## [WHAT THIS TASK INVOLVES]
Transcribe every line of the listing below without any deviation.
[[ TASK MATERIAL open ]]
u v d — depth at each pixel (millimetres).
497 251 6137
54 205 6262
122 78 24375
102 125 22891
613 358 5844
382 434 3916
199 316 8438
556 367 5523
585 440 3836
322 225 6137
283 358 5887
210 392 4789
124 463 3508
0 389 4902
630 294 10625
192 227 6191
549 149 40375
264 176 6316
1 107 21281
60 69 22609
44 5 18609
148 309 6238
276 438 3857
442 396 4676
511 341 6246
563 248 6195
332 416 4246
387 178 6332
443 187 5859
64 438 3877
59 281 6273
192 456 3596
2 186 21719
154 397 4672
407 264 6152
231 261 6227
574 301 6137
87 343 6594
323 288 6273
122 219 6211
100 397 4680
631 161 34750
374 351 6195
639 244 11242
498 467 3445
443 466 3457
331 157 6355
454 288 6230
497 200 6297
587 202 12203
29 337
[[ TASK MATERIAL closed ]]
## [TASK ANSWER]
u v d — depth at each pixel (millimetres).
497 251 6137
54 205 6262
122 78 24375
102 125 22891
613 358 5844
382 434 3916
199 316 8438
556 367 5523
585 440 3836
322 225 6137
283 358 5887
210 392 4789
124 463 3508
0 389 4902
630 294 10625
192 227 6191
549 149 40375
264 176 6316
1 107 21281
60 69 22609
44 5 18609
148 309 6238
276 438 3857
442 396 4676
511 341 6246
563 248 6195
332 416 4246
387 178 6332
443 187 5859
64 438 3877
59 281 6273
192 456 3596
2 186 21719
154 397 4672
407 264 6152
231 261 6227
574 301 6137
87 343 6594
323 288 6273
122 219 6211
100 397 4680
631 161 34750
374 351 6195
639 244 11242
498 467 3445
443 466 3457
331 157 6355
454 288 6230
497 200 6297
587 202 12203
29 337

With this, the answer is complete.